What to do =>
Convert every line of the records below into a numbered list, omitting any blank lines.

(Collected data entries)
◆ ◆ ◆ ◆

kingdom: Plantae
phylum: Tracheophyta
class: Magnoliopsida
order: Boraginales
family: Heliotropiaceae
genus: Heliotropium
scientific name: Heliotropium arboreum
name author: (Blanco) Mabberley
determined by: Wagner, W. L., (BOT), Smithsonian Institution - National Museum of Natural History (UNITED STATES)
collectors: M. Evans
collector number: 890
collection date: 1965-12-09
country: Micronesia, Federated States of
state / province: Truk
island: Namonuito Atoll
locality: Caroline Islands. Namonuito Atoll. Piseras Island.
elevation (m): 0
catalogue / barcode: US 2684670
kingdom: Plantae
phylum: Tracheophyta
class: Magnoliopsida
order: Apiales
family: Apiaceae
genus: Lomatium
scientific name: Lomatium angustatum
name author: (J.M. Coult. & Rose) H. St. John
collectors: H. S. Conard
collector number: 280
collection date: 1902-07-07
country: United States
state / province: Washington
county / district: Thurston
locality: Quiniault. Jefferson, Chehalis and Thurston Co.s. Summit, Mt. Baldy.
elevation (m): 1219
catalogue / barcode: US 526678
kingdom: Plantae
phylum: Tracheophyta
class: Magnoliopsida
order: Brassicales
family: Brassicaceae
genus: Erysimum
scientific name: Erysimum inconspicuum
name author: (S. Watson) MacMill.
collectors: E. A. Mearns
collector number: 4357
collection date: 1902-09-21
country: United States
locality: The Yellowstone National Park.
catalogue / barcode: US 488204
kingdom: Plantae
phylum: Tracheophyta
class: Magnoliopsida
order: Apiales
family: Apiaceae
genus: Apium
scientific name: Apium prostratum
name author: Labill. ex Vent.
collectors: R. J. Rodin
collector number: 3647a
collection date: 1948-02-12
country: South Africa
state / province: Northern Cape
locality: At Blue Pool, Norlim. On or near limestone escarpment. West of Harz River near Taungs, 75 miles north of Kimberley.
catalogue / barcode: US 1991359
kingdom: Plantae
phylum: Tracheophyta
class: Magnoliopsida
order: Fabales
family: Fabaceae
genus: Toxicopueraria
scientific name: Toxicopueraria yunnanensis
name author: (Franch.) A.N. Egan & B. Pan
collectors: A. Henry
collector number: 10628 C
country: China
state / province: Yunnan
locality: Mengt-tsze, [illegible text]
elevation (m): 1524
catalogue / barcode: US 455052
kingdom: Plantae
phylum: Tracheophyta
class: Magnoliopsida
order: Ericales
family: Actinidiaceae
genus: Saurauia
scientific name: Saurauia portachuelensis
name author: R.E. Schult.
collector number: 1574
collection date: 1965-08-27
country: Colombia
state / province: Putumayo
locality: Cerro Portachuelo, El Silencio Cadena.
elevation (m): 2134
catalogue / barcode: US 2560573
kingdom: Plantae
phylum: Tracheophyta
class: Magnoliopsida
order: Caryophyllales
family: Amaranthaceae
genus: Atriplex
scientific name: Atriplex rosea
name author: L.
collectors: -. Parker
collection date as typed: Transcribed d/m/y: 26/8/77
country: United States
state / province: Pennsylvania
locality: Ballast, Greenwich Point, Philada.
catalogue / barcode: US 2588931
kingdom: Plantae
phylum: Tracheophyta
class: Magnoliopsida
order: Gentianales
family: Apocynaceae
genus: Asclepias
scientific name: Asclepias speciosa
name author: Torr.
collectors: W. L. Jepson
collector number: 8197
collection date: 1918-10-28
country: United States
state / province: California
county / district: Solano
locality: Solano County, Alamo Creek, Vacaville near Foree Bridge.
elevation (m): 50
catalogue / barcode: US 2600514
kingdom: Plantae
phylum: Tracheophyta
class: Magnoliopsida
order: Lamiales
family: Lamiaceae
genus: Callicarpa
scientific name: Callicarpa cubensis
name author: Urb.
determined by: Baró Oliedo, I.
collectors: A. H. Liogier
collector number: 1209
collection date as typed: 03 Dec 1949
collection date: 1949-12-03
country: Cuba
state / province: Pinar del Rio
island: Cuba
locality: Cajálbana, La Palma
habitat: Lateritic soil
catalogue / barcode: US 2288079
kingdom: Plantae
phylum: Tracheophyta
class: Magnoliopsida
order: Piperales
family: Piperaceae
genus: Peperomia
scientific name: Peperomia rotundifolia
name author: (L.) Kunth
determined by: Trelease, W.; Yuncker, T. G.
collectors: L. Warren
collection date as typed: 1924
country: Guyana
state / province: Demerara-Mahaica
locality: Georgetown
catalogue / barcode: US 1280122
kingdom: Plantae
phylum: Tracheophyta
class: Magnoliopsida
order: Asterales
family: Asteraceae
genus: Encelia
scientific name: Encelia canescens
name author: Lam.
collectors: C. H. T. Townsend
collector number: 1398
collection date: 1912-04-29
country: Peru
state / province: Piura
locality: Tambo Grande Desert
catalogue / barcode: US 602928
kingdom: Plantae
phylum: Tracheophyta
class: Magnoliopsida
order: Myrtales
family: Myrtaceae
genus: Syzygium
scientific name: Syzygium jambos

◆ ◆ ◆ ◆

Solution to the problem =>
1. kingdom: Plantae
2. phylum: Tracheophyta
3. class: Magnoliopsida
4. order: Boraginales
5. family: Heliotropiaceae
6. genus: Heliotropium
7. scientific name: Heliotropium arboreum
8. name author: (Blanco) Mabberley
9. determined by: Wagner, W. L., (BOT), Smithsonian Institution - National Museum of Natural History (UNITED STATES)
10. collectors: M. Evans
11. collector number: 890
12. collection date: 1965-12-09
13. country: Micronesia, Federated States of
14. state / province: Truk
15. island: Namonuito Atoll
16. locality: Caroline Islands. Namonuito Atoll. Piseras Island.
17. elevation (m): 0
18. catalogue / barcode: US 2684670
19. kingdom: Plantae
20. phylum: Tracheophyta
21. class: Magnoliopsida
22. order: Apiales
23. family: Apiaceae
24. genus: Lomatium
25. scientific name: Lomatium angustatum
26. name author: (J.M. Coult. & Rose) H. St. John
27. collectors: H. S. Conard
28. collector number: 280
29. collection date: 1902-07-07
30. country: United States
31. state / province: Washington
32. county / district: Thurston
33. locality: Quiniault. Jefferson, Chehalis and Thurston Co.s. Summit, Mt. Baldy.
34. elevation (m): 1219
35. catalogue / barcode: US 526678
36. kingdom: Plantae
37. phylum: Tracheophyta
38. class: Magnoliopsida
39. order: Brassicales
40. family: Brassicaceae
41. genus: Erysimum
42. scientific name: Erysimum inconspicuum
43. name author: (S. Watson) MacMill.
44. collectors: E. A. Mearns
45. collector number: 4357
46. collection date: 1902-09-21
47. country: United States
48. locality: The Yellowstone National Park.
49. catalogue / barcode: US 488204
50. kingdom: Plantae
51. phylum: Tracheophyta
52. class: Magnoliopsida
53. order: Apiales
54. family: Apiaceae
55. genus: Apium
56. scientific name: Apium prostratum
57. name author: Labill. ex Vent.
58. collectors: R. J. Rodin
59. collector number: 3647a
60. collection date: 1948-02-12
61. country: South Africa
62. state / province: Northern Cape
63. locality: At Blue Pool, Norlim. On or near limestone escarpment. West of Harz River near Taungs, 75 miles north of Kimberley.
64. catalogue / barcode: US 1991359
65. kingdom: Plantae
66. phylum: Tracheophyta
67. class: Magnoliopsida
68. order: Fabales
69. family: Fabaceae
70. genus: Toxicopueraria
71. scientific name: Toxicopueraria yunnanensis
72. name author: (Franch.) A.N. Egan & B. Pan
73. collectors: A. Henry
74. collector number: 10628 C
75. country: China
76. state / province: Yunnan
77. locality: Mengt-tsze, [illegible text]
78. elevation (m): 1524
79. catalogue / barcode: US 455052
80. kingdom: Plantae
81. phylum: Tracheophyta
82. class: Magnoliopsida
83. order: Ericales
84. family: Actinidiaceae
85. genus: Saurauia
86. scientific name: Saurauia portachuelensis
87. name author: R.E. Schult.
88. collector number: 1574
89. collection date: 1965-08-27
90. country: Colombia
91. state / province: Putumayo
92. locality: Cerro Portachuelo, El Silencio Cadena.
93. elevation (m): 2134
94. catalogue / barcode: US 2560573
95. kingdom: Plantae
96. phylum: Tracheophyta
97. class: Magnoliopsida
98. order: Caryophyllales
99. family: Amaranthaceae
100. genus: Atriplex
101. scientific name: Atriplex rosea
102. name author: L.
103. collectors: -. Parker
104. collection date as typed: Transcribed d/m/y: 26/8/77
105. country: United States
106. state / province: Pennsylvania
107. locality: Ballast, Greenwich Point, Philada.
108. catalogue / barcode: US 2588931
109. kingdom: Plantae
110. phylum: Tracheophyta
111. class: Magnoliopsida
112. order: Gentianales
113. family: Apocynaceae
114. genus: Asclepias
115. scientific name: Asclepias speciosa
116. name author: Torr.
117. collectors: W. L. Jepson
118. collector number: 8197
119. collection date: 1918-10-28
120. country: United States
121. state / province: California
122. county / district: Solano
123. locality: Solano County, Alamo Creek, Vacaville near Foree Bridge.
124. elevation (m): 50
125. catalogue / barcode: US 2600514
126. kingdom: Plantae
127. phylum: Tracheophyta
128. class: Magnoliopsida
129. order: Lamiales
130. family: Lamiaceae
131. genus: Callicarpa
132. scientific name: Callicarpa cubensis
133. name author: Urb.
134. determined by: Baró Oliedo, I.
135. collectors: A. H. Liogier
136. collector number: 1209
137. collection date as typed: 03 Dec 1949
138. collection date: 1949-12-03
139. country: Cuba
140. state / province: Pinar del Rio
141. island: Cuba
142. locality: Cajálbana, La Palma
143. habitat: Lateritic soil
144. catalogue / barcode: US 2288079
145. kingdom: Plantae
146. phylum: Tracheophyta
147. class: Magnoliopsida
148. order: Piperales
149. family: Piperaceae
150. genus: Peperomia
151. scientific name: Peperomia rotundifolia
152. name author: (L.) Kunth
153. determined by: Trelease, W.; Yuncker, T. G.
154. collectors: L. Warren
155. collection date as typed: 1924
156. country: Guyana
157. state / province: Demerara-Mahaica
158. locality: Georgetown
159. catalogue / barcode: US 1280122
160. kingdom: Plantae
161. phylum: Tracheophyta
162. class: Magnoliopsida
163. order: Asterales
164. family: Asteraceae
165. genus: Encelia
166. scientific name: Encelia canescens
167. name author: Lam.
168. collectors: C. H. T. Townsend
169. collector number: 1398
170. collection date: 1912-04-29
171. country: Peru
172. state / province: Piura
173. locality: Tambo Grande Desert
174. catalogue / barcode: US 602928
175. kingdom: Plantae
176. phylum: Tracheophyta
177. class: Magnoliopsida
178. order: Myrtales
179. family: Myrtaceae
180. genus: Syzygium
181. scientific name: Syzygium jambos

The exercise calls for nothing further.